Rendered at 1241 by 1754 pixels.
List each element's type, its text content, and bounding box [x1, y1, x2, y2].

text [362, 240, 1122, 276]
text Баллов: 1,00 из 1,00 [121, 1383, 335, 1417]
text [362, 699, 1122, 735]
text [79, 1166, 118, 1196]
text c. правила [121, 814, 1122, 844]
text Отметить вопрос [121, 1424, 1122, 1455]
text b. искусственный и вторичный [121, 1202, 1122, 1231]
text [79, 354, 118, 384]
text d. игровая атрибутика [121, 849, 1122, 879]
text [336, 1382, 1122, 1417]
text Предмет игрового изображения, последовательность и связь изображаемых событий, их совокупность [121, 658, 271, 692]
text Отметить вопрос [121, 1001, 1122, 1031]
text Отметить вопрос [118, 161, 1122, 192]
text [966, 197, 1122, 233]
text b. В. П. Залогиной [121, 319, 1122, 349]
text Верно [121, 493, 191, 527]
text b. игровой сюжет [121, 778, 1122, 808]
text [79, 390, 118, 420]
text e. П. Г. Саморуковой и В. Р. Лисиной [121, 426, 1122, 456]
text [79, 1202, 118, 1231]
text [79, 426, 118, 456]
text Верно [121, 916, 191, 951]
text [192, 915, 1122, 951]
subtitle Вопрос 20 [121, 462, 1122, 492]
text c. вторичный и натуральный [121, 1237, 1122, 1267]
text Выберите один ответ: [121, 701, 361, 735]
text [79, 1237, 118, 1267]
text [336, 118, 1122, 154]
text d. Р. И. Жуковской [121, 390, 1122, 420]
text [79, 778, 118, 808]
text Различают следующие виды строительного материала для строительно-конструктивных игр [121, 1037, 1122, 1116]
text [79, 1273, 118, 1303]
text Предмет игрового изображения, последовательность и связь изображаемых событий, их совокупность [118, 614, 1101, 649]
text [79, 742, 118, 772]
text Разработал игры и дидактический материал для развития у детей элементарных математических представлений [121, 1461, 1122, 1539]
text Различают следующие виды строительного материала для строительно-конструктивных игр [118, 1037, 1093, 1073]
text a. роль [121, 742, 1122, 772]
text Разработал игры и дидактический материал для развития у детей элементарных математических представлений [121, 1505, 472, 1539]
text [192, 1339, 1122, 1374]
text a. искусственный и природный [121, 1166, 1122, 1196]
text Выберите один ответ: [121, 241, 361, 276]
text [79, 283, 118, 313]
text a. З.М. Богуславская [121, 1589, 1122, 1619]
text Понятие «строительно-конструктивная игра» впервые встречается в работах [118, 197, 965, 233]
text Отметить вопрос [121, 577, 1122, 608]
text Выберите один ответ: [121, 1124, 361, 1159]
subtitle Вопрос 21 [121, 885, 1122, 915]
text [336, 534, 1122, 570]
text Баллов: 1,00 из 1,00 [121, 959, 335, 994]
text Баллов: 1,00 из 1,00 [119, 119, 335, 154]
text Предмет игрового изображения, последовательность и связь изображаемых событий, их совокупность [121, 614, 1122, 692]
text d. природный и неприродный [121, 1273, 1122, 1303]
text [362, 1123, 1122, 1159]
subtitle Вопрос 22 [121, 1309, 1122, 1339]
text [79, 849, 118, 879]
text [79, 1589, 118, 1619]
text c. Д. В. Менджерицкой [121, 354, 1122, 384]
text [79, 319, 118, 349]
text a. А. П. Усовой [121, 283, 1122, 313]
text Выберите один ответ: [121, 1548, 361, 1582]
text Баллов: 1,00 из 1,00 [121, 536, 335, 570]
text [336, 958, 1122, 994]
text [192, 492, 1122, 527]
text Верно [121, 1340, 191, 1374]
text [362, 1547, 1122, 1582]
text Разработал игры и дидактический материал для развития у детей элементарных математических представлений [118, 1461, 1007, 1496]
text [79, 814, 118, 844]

+++++

> _Exercise_
Reproduce every line of the records above without changing anything.

> _Answer to the problem_
Rendered at 1241 by 1754 pixels.
List each element's type, its text content, and bounding box [x1, y1, x2, y2].

text [362, 240, 1122, 276]
text Баллов: 1,00 из 1,00 [121, 1383, 335, 1417]
text [362, 699, 1122, 735]
text [79, 1166, 118, 1196]
text c. правила [121, 814, 1122, 844]
text Отметить вопрос [121, 1424, 1122, 1455]
text b. искусственный и вторичный [121, 1202, 1122, 1231]
text [79, 354, 118, 384]
text d. игровая атрибутика [121, 849, 1122, 879]
text [336, 1382, 1122, 1417]
text Предмет игрового изображения, последовательность и связь изображаемых событий, их совокупность [121, 658, 271, 692]
text Отметить вопрос [121, 1001, 1122, 1031]
text Отметить вопрос [118, 161, 1122, 192]
text [966, 197, 1122, 233]
text b. В. П. Залогиной [121, 319, 1122, 349]
text Верно [121, 493, 191, 527]
text b. игровой сюжет [121, 778, 1122, 808]
text [79, 390, 118, 420]
text e. П. Г. Саморуковой и В. Р. Лисиной [121, 426, 1122, 456]
text [79, 1202, 118, 1231]
text [79, 426, 118, 456]
text Верно [121, 916, 191, 951]
text [192, 915, 1122, 951]
subtitle Вопрос 20 [121, 462, 1122, 492]
text c. вторичный и натуральный [121, 1237, 1122, 1267]
text Выберите один ответ: [121, 701, 361, 735]
text [79, 1237, 118, 1267]
text [336, 118, 1122, 154]
text d. Р. И. Жуковской [121, 390, 1122, 420]
text [79, 778, 118, 808]
text Различают следующие виды строительного материала для строительно-конструктивных игр [121, 1037, 1122, 1116]
text [79, 1273, 118, 1303]
text Предмет игрового изображения, последовательность и связь изображаемых событий, их совокупность [118, 614, 1101, 649]
text [79, 742, 118, 772]
text Разработал игры и дидактический материал для развития у детей элементарных математических представлений [121, 1461, 1122, 1539]
text Различают следующие виды строительного материала для строительно-конструктивных игр [118, 1037, 1093, 1073]
text a. роль [121, 742, 1122, 772]
text Разработал игры и дидактический материал для развития у детей элементарных математических представлений [121, 1505, 472, 1539]
text [192, 1339, 1122, 1374]
text a. искусственный и природный [121, 1166, 1122, 1196]
text Выберите один ответ: [121, 241, 361, 276]
text [79, 283, 118, 313]
text a. З.М. Богуславская [121, 1589, 1122, 1619]
text Понятие «строительно-конструктивная игра» впервые встречается в работах [118, 197, 965, 233]
text Отметить вопрос [121, 577, 1122, 608]
text Выберите один ответ: [121, 1124, 361, 1159]
subtitle Вопрос 21 [121, 885, 1122, 915]
text [336, 534, 1122, 570]
text Баллов: 1,00 из 1,00 [121, 959, 335, 994]
text Баллов: 1,00 из 1,00 [119, 119, 335, 154]
text Предмет игрового изображения, последовательность и связь изображаемых событий, их совокупность [121, 614, 1122, 692]
text d. природный и неприродный [121, 1273, 1122, 1303]
text [362, 1123, 1122, 1159]
subtitle Вопрос 22 [121, 1309, 1122, 1339]
text [79, 849, 118, 879]
text [79, 1589, 118, 1619]
text c. Д. В. Менджерицкой [121, 354, 1122, 384]
text [79, 319, 118, 349]
text a. А. П. Усовой [121, 283, 1122, 313]
text Выберите один ответ: [121, 1548, 361, 1582]
text Баллов: 1,00 из 1,00 [121, 536, 335, 570]
text [336, 958, 1122, 994]
text [192, 492, 1122, 527]
text Верно [121, 1340, 191, 1374]
text [362, 1547, 1122, 1582]
text Разработал игры и дидактический материал для развития у детей элементарных математических представлений [118, 1461, 1007, 1496]
text [79, 814, 118, 844]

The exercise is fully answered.